Furthermore, the rewarming phase, identified as a critical period of renal vulnerability, was managed using standardized protocols. However, individual variations in rewarming rates and hemodynamic responses may have further influenced outcomes. Including more granular data on oxidative stress markers and longer-term follow-up could enhance the understanding of these interactions.

This study incorporated historical data from the TH group, which differs in size and gender composition compared to the other groups. The male predominance in the TH group (80.6%) and No TTM group (78.8%) may have influenced outcomes, as the existing literature indicates potential hormonal effects on ischemia–reperfusion injury and AKI progression. Future research should aim to explore these gender-based differences in greater detail, particularly the protective role of estrogen in renal outcomes. Additionally, the lack of long-term follow-up data prevented an assessment of chronic kidney disease (CKD) outcomes or acute kidney disease (AKD) staging. Lastly, this study was not designed to evaluate the impact of temperature management on the need for renal replacement therapy (RRT).

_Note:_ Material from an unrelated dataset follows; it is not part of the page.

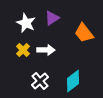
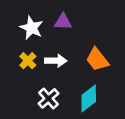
purple triangle: (52, 18) -> (63, 22), turned 35
orange trapezoid: (84, 33) -> (97, 60), moved

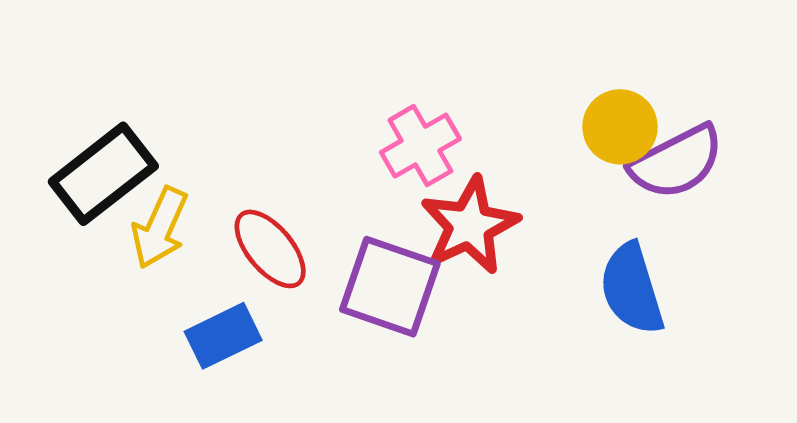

Looking forward, future research should include the following: (1) Prospective, multicenter studies with larger cohorts and long follow-up periods. (2) The development of standardized temperature management protocols, with emphasis on the rewarming phase. (3) Improved understanding of the sensitivity and specificity of biomarkers such as Nephrocheck. (4) The integration of advanced hemodynamic monitoring tools assess renal perfusion dynamics more precisely. In the absence of tools like renal Doppler or VExUS score, integrating echocardiographic parameters might offer a practical alternative. Measurements such as TAPSE, vena cava plethora, right ventricular function, and left ventricular ejection fraction could provide indirect but meaningful data on renal perfusion and congestion. Including these assessments in clinical protocols could enhance patient management and improve risk stratification, particularly during critical phases like rewarming. (5) The potential confounding role of sepsis, which is a frequent complication in post-cardiac arrest patients. The overlapping mechanisms of systemic inflammation and hypoperfusion seen in sepsis and post-cardiac arrest syndrome make it challenging to disentangle their respective contributions to AKI. Future research should focus on incorporating specific biomarkers or imaging techniques to better differentiate between these conditions and refine AKI management strategies. (6) Long-term studies focusing on chronic renal outcomes and patient quality of life. (7) The gender-based differences in renal outcomes, particularly the potential protective role of estrogen, could yield significant insights into developing tailored therapeutic strategies. (8) The allocation of patients to treatment groups may have introduced biases related to presenting rhythms and initial clinical decisions, which could shape observed outcomes, as discussed above. (9) The oxidative stress parameters in future studies is critical to advancing the understanding of oxidative mechanisms in temperature management and AKI. Additionally, incorporating a broader panel of biomarkers may provide a more comprehensive evaluation of the complex pathophysiological processes involved.

5. Conclusions

AKI remains a frequent and significant complication following cardiac arrest, with implications for both short- and long-term outcomes. While no significant differences in AKI incidence at 72 h were observed between the TH, TTM, and No TTM groups, the rewarming phase emerged as a critical period of renal vulnerability.

Nephrocheck demonstrated a moderate risk of tubular stress, underscoring their role in risk stratification. These findings highlight the importance of personalized renal monitoring strategies, careful fluid balance management, and precise rewarming protocols to reduce AKI risk and improve patient outcomes.